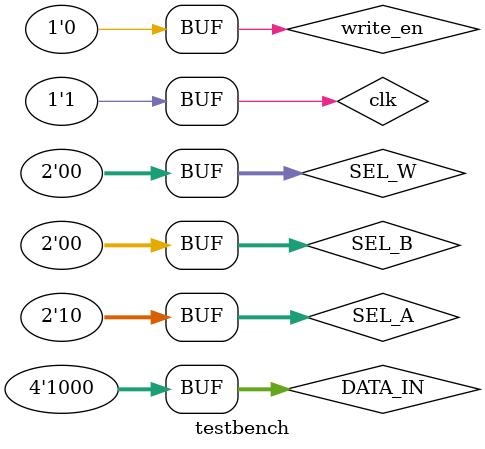
<source format=v>
`timescale 1 ns/1 ns	//time scale for simulation

module testbench;
   reg [1:0] SEL_A;
   reg [1:0] SEL_B;
   reg       write_en;
   reg [1:0] SEL_W;
   reg [3:0] DATA_IN;
   reg       clk;
   wire [3:0] OUT_A;
   wire [3:0] OUT_B;
   wire [3:0] Q3;
   wire [3:0] Q2;
   wire [3:0] Q1;
   wire [3:0] Q0;
   
   reg_file reg_file_0(.SEL_A(SEL_A), .SEL_B(SEL_B), .write_en(write_en), .SEL_W(SEL_W),
                       .DATA_IN(DATA_IN), .clk(clk), .OUT_A(OUT_A), .OUT_B(OUT_B),
                       .Q3(Q3), .Q2(Q2), .Q1(Q1), .Q0(Q0));

   initial begin
      $dumpfile("test.vcd");
      $dumpvars(0, testbench);

      // tests use one-hot values
      // test 0.0: write 4'b0001 to reg0, result in OUT_A
      DATA_IN = 4'b0001;
      SEL_W = 2'b00;
      SEL_A = 2'b00;
      SEL_B = 2'b00;
      write_en = 1;
      clk = 0;
      #35;
      clk = 1;
      #31;

      // test 0.1: write 4'b0001 to reg1, result in OUT_A (ignored)
      DATA_IN = 4'b0001;
      SEL_W = 2'b01;
      SEL_A = 2'b01;
      SEL_B = 2'b00;
      write_en = 0;
      clk = 0;
      #35;
      clk = 1;
      #31;
      
      // test 1.0: write 4'b0010 to reg1, result in OUT_B
      DATA_IN = 4'b0010;
      SEL_W = 2'b01;
      SEL_A = 2'b00;
      SEL_B = 2'b01;
      write_en = 1;
      clk = 0;
      #35;
      clk = 1;
      #31;

      // test 1.1: write 4'b0010 to reg2, result in OUT_B (ignored)
      DATA_IN = 4'b0010;
      SEL_W = 2'b10;
      SEL_A = 2'b00;
      SEL_B = 2'b10;
      write_en = 0;
      clk = 0;
      #35;
      clk = 1;
      #31;
      
      // test 2.0: write 4'b0100 to reg2, result in OUT_A
      DATA_IN = 4'b0100;
      SEL_W = 2'b10;
      SEL_A = 2'b10;
      SEL_B = 2'b01;
      write_en = 1;
      clk = 0;
      #35;
      clk = 1;
      #31;

      // test 2.1: write 4'b0100 to reg3, result in OUT_A (ignored)
      DATA_IN = 4'b0100;
      SEL_W = 2'b11;
      SEL_A = 2'b11;
      SEL_B = 2'b01;
      write_en = 0;
      clk = 0;
      #35;
      clk = 1;
      #31;
      
      // test 3.0: write 4'b1000 to reg3, result in OUT_B
      DATA_IN = 4'b1000;
      SEL_W = 2'b11;
      SEL_A = 2'b10;
      SEL_B = 2'b11;
      write_en = 1;
      clk = 0;
      #35;
      clk = 1;
      #31;
      
      // test 3.1: write 4'b1000 to reg0, result in OUT_B (ignored)
      DATA_IN = 4'b1000;
      SEL_W = 2'b00;
      SEL_A = 2'b10;
      SEL_B = 2'b00;
      write_en = 0;
      clk = 0;
      #35;
      clk = 1;
      #31;
   end
endmodule

</source>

What you should do
Scanning the data above, copy out every line where "wire" is found.

Expected answer
   wire [3:0] OUT_A;
   wire [3:0] OUT_B;
   wire [3:0] Q3;
   wire [3:0] Q2;
   wire [3:0] Q1;
   wire [3:0] Q0;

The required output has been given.